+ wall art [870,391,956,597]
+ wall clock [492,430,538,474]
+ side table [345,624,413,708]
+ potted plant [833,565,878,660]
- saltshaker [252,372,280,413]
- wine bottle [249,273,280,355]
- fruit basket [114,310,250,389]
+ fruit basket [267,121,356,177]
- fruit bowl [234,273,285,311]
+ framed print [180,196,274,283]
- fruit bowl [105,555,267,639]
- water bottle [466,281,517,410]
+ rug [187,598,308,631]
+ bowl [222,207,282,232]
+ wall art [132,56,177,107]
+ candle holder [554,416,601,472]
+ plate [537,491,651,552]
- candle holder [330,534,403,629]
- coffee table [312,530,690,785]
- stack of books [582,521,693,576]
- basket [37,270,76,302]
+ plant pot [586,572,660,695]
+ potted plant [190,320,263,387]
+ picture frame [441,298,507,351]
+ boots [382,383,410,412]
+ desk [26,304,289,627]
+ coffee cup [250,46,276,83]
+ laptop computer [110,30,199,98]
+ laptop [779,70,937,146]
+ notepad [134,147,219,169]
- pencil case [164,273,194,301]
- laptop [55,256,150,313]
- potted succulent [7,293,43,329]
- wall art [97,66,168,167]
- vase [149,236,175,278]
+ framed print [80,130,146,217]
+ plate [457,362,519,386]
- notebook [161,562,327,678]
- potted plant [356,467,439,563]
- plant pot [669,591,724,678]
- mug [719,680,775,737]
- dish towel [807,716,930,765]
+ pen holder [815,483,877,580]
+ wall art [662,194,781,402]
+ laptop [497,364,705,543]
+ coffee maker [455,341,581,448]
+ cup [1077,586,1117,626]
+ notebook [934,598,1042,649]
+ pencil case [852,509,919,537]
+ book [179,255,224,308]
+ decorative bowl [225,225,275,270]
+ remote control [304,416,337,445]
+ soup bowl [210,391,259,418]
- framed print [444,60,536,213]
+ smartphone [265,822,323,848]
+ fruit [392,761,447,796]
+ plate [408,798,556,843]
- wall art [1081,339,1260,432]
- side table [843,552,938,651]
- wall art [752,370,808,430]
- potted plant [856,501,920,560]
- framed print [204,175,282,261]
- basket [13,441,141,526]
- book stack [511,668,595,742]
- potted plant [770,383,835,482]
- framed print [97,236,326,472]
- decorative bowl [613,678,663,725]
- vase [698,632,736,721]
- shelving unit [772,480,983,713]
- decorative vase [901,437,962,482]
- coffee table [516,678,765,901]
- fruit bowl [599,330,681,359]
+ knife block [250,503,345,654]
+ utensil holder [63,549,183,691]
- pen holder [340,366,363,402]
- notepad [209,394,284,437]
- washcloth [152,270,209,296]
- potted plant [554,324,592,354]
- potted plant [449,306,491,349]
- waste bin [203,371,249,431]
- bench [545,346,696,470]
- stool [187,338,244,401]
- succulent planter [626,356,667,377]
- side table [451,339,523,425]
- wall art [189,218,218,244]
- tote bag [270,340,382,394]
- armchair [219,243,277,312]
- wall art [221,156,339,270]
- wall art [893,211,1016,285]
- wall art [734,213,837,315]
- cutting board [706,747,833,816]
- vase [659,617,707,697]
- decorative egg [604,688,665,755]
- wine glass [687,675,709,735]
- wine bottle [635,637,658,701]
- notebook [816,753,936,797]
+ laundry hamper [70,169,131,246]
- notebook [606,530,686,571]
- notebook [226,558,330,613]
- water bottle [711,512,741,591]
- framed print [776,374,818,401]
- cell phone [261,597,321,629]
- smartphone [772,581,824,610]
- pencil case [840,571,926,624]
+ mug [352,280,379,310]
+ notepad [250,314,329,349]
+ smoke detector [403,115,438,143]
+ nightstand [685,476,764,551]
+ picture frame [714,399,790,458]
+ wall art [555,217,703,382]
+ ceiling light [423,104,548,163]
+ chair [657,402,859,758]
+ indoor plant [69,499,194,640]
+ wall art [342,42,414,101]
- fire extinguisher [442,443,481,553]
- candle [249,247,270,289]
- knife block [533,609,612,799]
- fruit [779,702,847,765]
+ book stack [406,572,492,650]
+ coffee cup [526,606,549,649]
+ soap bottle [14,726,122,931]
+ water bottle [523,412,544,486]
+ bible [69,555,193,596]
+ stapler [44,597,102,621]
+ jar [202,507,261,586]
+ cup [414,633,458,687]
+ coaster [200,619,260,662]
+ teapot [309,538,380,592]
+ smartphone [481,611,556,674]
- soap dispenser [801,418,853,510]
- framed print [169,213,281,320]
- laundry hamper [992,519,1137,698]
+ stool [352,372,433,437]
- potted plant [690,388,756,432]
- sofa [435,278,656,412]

PROBLEM:
Please copy out each line of the material that holds the string "hamper".

SOLUTION TO THIS TASK:
+ laundry hamper [70,169,131,246]
- laundry hamper [992,519,1137,698]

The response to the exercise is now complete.